D’ailleurs, j’avais aussi décidé de changer de mode de transport : TER+Tramway, plus envie d’écouter France Inter dans les bouchons pour les quelques kilomètres qui me séparent de mon lieu de travail.
J’avais consulté les horaires et le trajet, préparé mon cartable la veille.
Une vraie aventurière.

Que dire ensuite…
Que j’ai failli rater le train ?
Que j’ai choisi la porte de sortie à la gare opposée à la station de tramway ? 10 minutes perdues.
Pas très à l’aise pour choisir la place où je me sente à l’aise en arrivant sur le plateau.
Encore ¼ d’heure pour comprendre comment fonctionne la prise pour brancher mon ordinateur, à 4 pattes sous un comptoir, les cheveux en bataille.
Obligée de chausser les lunettes que je cache au fond d’un sac pour m’y reprendre à 12 fois au moins pour saisir le code wi-fi.
9h15. Voilà ¾ d’heure que je suis arrivée : ça y est, je suis opérationnelle.

Et là, trou noir. Par quoi démarrer ?
Mes routines habituelles ne fonctionnent pas ici.
Pas envie de faire une liste de tâches.
Je résiste à l’appel de ma messagerie et de mes réseaux sociaux.
Je clique, je tourne, je vire.

10h30 : je n’ai encore rien produit, rien fait.
Je me lève pour prendre un café.
Oublié les règles (pas tout retenu lors de la visite des locaux 2 semaines auparavant) : je ne sais plus si je dois payer. Allez, comme dit ma fille : je suis une « teug », je me sers une tasse de café. Personne dans les environs à qui demander. Je suis une warrior, je trouverai le sucre toute seule.

10h40. Retour à mon bureau. Je reprends mes esprits.
Je me rappelle pourquoi j’avais décidé de prendre un espace de travail en co-working. Pour faire autrement.
Alors je ris ! Je ris de voir à quel point, malgré ma connaissance des processus en action chez les individus lors de situations de changement, moi-même j’ai mis en route à mon insu des comportements de passivité (qu’on appelle couramment des résistances) qui m’ont freinée ce matin.

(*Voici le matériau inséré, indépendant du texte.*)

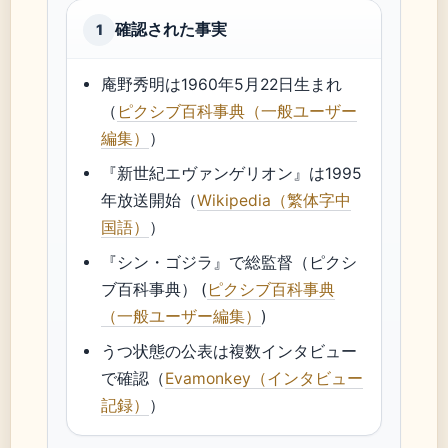
確認された事実
1
庵野秀明は1960年5月22日生まれ
（
ピクシブ百科事典（一般ユーザー
編集）
）
『新世紀エヴァンゲリオン』は1995
年放送開始（
Wikipedia（繁体字中
国語）
）
『シン・ゴジラ』で総監督（ピクシ
ブ百科事典） (
ピクシブ百科事典
（一般ユーザー編集）
)
うつ状態の公表は複数インタビュー
で確認（
Evamonkey（インタビュー
記録）
）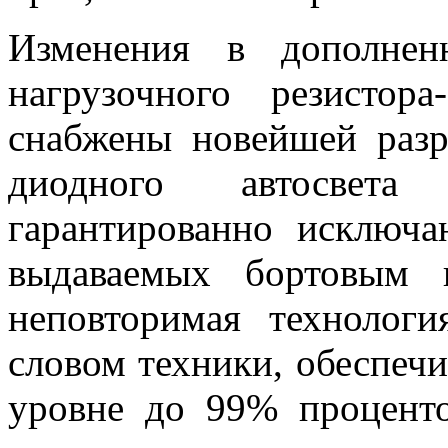
Изменения в дополнен
нагрузочного резистор
снабжены новейшей разр
диодного автосве
гарантированно исключ
выдаваемых бортовым 
неповторимая технолог
словом техники, обеспеч
уровне до 99% процент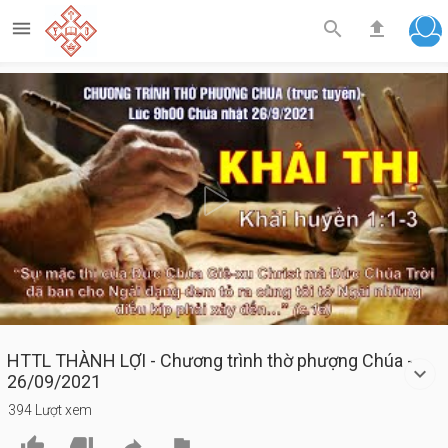



Play
Video
HTTL THÀNH LỢI - Chương trình thờ phượng Chúa -
26/09/2021
394 Lượt xem



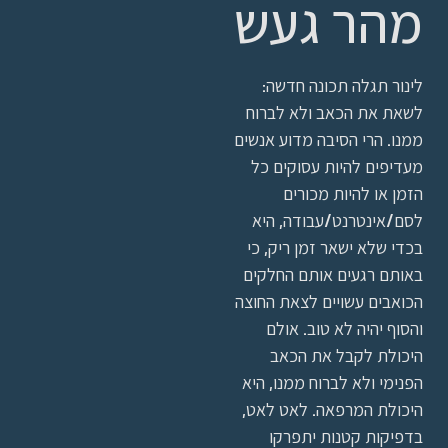
מהר געש
לינור תגלה תכונה חדשה:
לשאת את הכאב ולא לברוח
ממנו. הרי הסיבה מדוע אנשים
מעדיפים להיות עסוקים כל
הזמן או להיות מכורים
לסם/אינטרנט/עבודה, היא
בכדי שלא ישאר זמן ריק, כי
באותם רגעים אותם החלקים
הכואבים עשויים לצאת החוצה
והסוף יהיה לא טוב. אולם
היכולת לקבל את הכאב
הפנימי ולא לברוח ממנו, היא
היכולת המרפאה. לאט לאט,
בדפיקות קטנות יתפרקו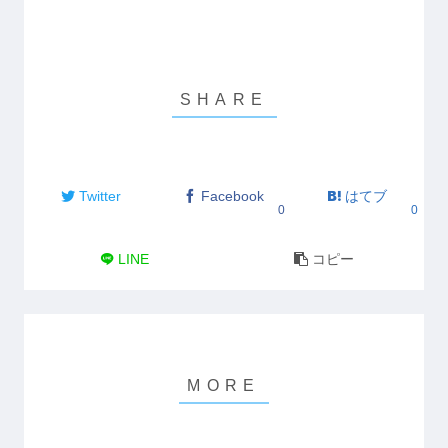
Twitter
Facebook
はてブ
0
0
LINE
コピー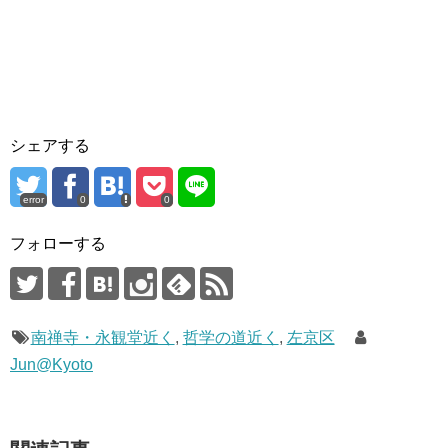
シェアする
error
0
0
フォローする
南禅寺・永観堂近く
,
哲学の道近く
,
左京区
Jun@Kyoto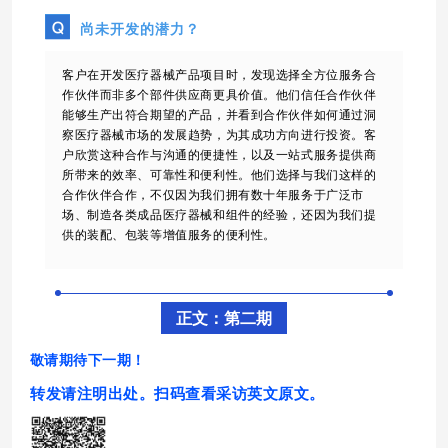
尚未开发的潜力？
客户在开发医疗器械产品项目时，发现选择全方位服务合
作伙伴而非多个部件供应商更具价值。他们信任合作伙伴
能够生产出符合期望的产品，并看到合作伙伴如何通过洞
察医疗器械市场的发展趋势，为其成功方向进行投资。客
户欣赏这种合作与沟通的便捷性，以及一站式服务提供商
所带来的效率、可靠性和便利性。他们选择与我们这样的
合作伙伴合作，不仅因为我们拥有数十年服务于广泛市
场、制造各类成品医疗器械和组件的经验，还因为我们提
供的装
配、包装等增值服务的便利性。
正文：第二期
敬请期待下一期！
转发请注明出处
。扫码查看采访英文原文。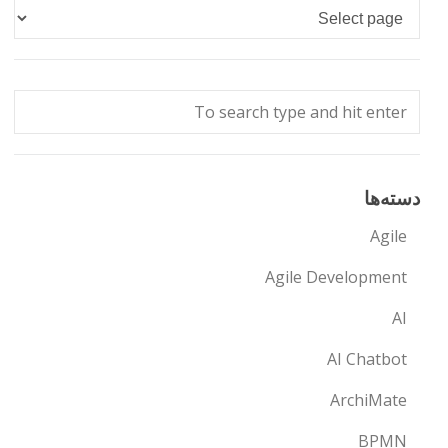
Languages
دسته‌ها
Agile
Agile Development
AI
AI Chatbot
ArchiMate
BPMN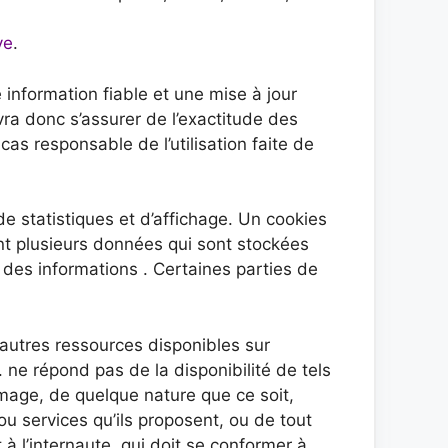
ye
.
information fiable et une mise à jour
vra donc s’assurer de l’exactitude des
 cas responsable de l’utilisation faite de
 statistiques et d’affichage. Un cookies
ent plusieurs données qui sont stockées
r des informations . Certaines parties de
d’autres ressources disponibles sur
 ne répond pas de la disponibilité de tels
mmage, de quelque nature que ce soit,
u services qu’ils proposent, ou de tout
 à l’internaute, qui doit se conformer à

Oui, je suis nouvelle dans un lieu que je ne connais pas encore.
Naturellement, je vais m’ajuster au cadre, aux rituels de cet espace de travail, et je vais monter en compétences (prochaine étape : se servir de la machine à café). Et je boirai bientôt mon café avec des co-workers dont j’aurai fait connaissance.
Bienvenue chez les humains !

A quoi cette anecdote peut vous renvoyer :

Comment intégrez-vous un nouveau collaborateur ?
Comment accompagnez-vous un manager récemment promu dans sa prise de fonction ?
Comment structurez-vous les premiers pas de vos équipes lors d’un changement d’organisation ?

Une clé de la réussite de ces phases de transition : donner du temps. 

Comprendre qu’un temps d’appropriation est nécessaire. Personne ne peut être performant tout de suite, différentes phases d’ajustement par rapport à sa hiérarchie, à ses collègues sont nécessaires avant de prendre sa place.

Point de vigilance : Veiller à ce que la personne ne reste pas « coincée » sur une étape de ce processus, au détriment de son confort et de sa performance. Un accompagnement (managérial, formatif, tutorat, coaching…) prend ici tout son sens.